Reproduce, without any changes, everything from the start of the records down to and including the line that contains "காவலனாகவும்".

- **DATA SHOWN**
────────────────────────────────────────
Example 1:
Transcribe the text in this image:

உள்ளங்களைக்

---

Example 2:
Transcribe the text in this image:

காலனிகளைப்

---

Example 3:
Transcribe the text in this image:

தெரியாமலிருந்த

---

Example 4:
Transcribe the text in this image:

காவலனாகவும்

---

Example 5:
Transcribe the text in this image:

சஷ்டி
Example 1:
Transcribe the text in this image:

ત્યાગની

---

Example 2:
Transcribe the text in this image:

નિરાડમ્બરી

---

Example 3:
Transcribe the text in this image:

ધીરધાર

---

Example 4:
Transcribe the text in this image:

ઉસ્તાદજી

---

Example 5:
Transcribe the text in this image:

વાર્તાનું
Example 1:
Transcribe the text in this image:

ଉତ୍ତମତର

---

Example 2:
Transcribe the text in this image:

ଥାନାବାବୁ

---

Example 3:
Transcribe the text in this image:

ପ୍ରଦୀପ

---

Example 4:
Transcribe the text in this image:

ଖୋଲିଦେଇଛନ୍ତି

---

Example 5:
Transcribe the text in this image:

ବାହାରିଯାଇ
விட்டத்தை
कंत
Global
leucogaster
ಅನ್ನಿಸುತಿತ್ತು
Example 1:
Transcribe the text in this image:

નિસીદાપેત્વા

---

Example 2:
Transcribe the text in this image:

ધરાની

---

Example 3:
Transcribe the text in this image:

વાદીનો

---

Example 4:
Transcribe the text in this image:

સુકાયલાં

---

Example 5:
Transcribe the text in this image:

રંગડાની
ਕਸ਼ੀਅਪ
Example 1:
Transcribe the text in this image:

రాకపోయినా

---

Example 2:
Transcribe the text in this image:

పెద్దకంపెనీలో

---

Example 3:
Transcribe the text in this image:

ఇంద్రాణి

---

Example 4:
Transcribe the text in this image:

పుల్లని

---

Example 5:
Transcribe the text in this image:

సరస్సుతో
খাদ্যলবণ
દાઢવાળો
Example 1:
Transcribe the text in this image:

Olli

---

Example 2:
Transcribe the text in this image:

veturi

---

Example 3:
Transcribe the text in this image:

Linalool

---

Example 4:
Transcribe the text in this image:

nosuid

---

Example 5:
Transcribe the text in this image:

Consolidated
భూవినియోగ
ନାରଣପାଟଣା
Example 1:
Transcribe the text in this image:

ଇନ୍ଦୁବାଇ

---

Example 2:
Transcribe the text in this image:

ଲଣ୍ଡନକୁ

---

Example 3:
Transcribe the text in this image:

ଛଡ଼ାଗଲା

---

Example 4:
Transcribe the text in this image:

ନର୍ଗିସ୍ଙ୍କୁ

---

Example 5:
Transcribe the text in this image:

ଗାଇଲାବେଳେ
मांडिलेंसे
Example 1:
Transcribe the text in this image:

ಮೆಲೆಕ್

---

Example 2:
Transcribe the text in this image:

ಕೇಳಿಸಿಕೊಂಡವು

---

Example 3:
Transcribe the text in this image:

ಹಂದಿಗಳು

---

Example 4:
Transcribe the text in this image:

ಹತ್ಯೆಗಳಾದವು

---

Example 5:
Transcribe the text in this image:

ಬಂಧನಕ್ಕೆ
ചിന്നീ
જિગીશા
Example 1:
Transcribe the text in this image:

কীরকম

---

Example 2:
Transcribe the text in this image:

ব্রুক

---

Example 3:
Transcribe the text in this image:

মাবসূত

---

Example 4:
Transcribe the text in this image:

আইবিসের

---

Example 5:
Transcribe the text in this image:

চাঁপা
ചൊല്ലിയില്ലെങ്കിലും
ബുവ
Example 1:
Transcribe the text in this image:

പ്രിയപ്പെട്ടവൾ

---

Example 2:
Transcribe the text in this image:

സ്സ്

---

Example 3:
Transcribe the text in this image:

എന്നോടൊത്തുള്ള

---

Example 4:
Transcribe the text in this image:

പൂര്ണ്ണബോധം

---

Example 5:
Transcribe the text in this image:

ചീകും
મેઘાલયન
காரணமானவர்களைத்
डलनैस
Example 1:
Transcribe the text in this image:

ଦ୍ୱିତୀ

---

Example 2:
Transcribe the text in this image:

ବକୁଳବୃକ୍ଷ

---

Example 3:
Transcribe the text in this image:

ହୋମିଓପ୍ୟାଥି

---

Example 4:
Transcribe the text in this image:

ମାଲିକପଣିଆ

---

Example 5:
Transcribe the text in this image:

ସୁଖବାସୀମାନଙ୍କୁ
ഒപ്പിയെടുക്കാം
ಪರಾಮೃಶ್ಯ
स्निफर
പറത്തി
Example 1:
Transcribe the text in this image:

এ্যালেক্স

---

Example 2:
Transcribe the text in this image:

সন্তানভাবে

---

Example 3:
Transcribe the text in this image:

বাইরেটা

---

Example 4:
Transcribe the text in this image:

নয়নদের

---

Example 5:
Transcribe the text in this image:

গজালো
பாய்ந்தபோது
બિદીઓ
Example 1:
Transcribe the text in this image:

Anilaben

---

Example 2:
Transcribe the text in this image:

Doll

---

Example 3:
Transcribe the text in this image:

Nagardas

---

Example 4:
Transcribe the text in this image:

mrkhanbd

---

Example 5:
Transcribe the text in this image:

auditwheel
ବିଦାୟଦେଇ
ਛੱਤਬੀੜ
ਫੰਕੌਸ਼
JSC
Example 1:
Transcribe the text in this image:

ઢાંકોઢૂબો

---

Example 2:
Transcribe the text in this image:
────────────────────────────────────────
- **EXERCISE SOLUTION**
Example 1:
Transcribe the text in this image:

உள்ளங்களைக்

---

Example 2:
Transcribe the text in this image:

காலனிகளைப்

---

Example 3:
Transcribe the text in this image:

தெரியாமலிருந்த

---

Example 4:
Transcribe the text in this image:

காவலனாகவும்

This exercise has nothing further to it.